According to my research and my conversations with the Lund University archivists, these poems have never before been translated into English and have remained largely unexplored and unavailable to English-speaking audiences. I travelled to both Sweden and Germany where I researched the primary documents, some of which can only be found on site. I was also able to handle artifacts that belonged to the previously imprisoned women.

 

While most translators can communicate with a living poet or read a biography or a body of work, none of that was available while I was working on these poems. The lack of specific knowledge was a blessing and a curse. I could know nothing about a woman’s background to help guide me.

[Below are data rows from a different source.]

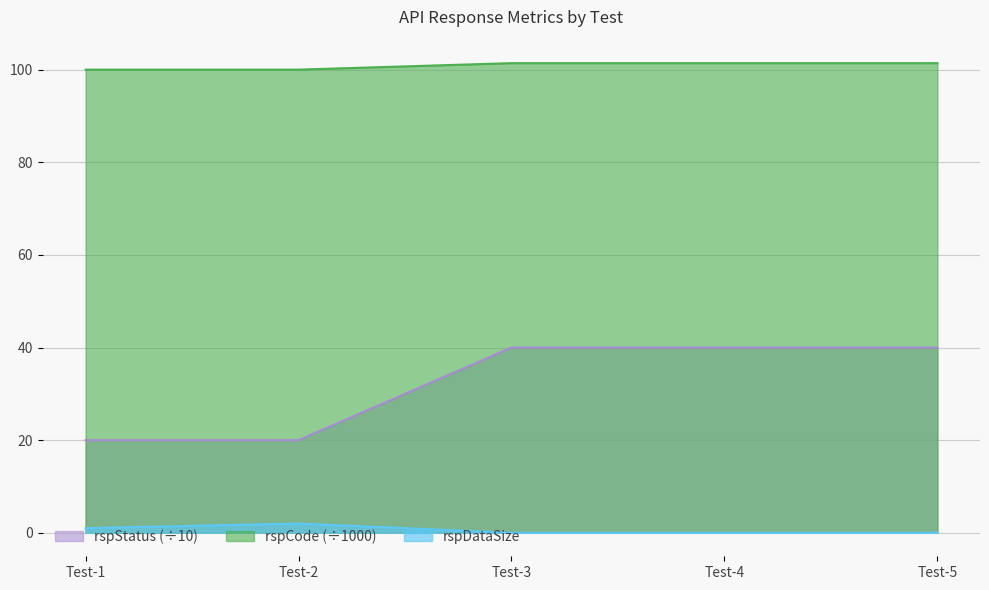

At which category does rspDataSize reach its first local peak?

Test-2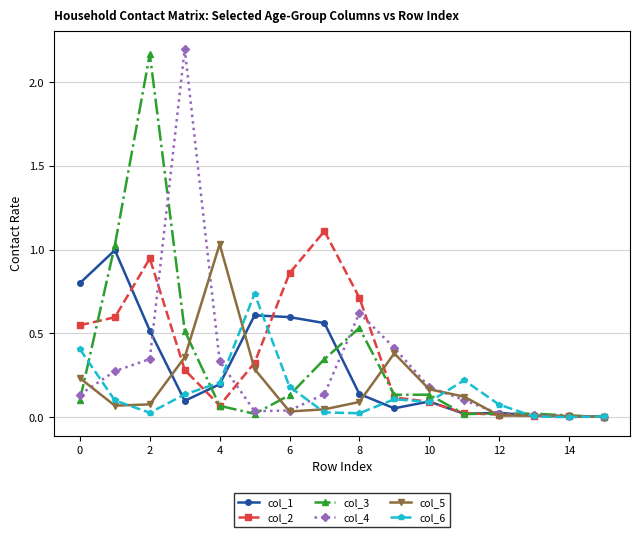

True or false: col_5 has more than 0 interior local peaks.

True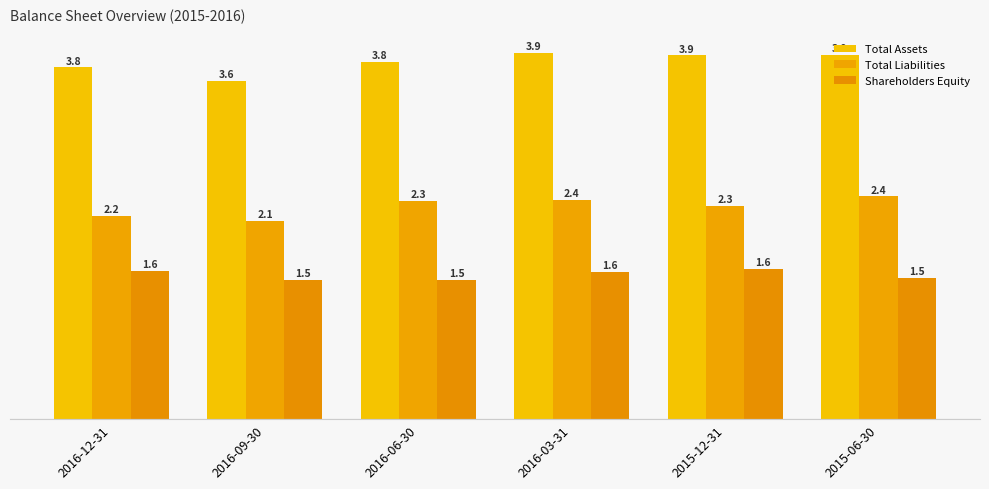

How many bars are there in total?

18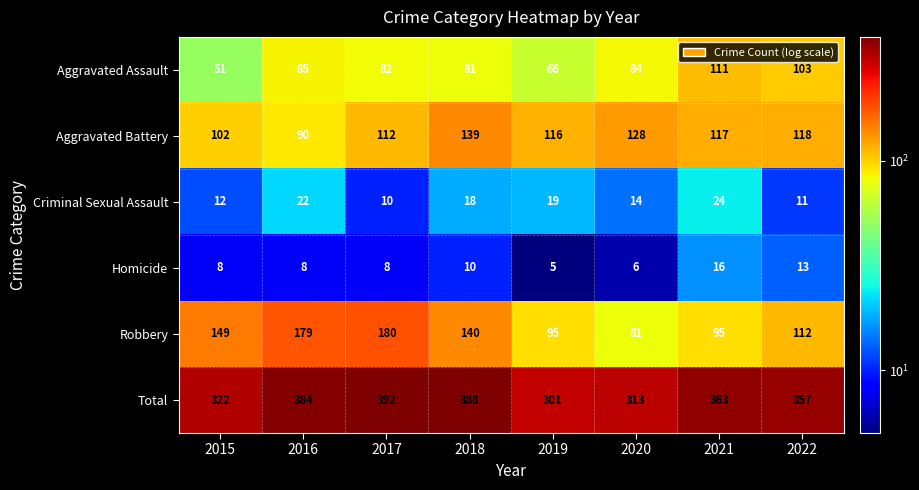

At 2019, list the series in order from largest to smallest.

Total, Aggravated Battery, Robbery, Aggravated Assault, Criminal Sexual Assault, Homicide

I could only know her through her words on the page, which means that the poem must stand alone as a testament to her life and experience.

 

Polish poetry of this era often rhymed, and I decided to pay attention to sound and rhythm, but ultimately, I chose to privilege sense over sound in the final versions.

 

The poems are rich with description of the camp and document a woman’s individual experience there; however, other poems are about loved ones, home, religion and country. Many women continued to create art. The dancers danced. The painters painted. And the writers wrote.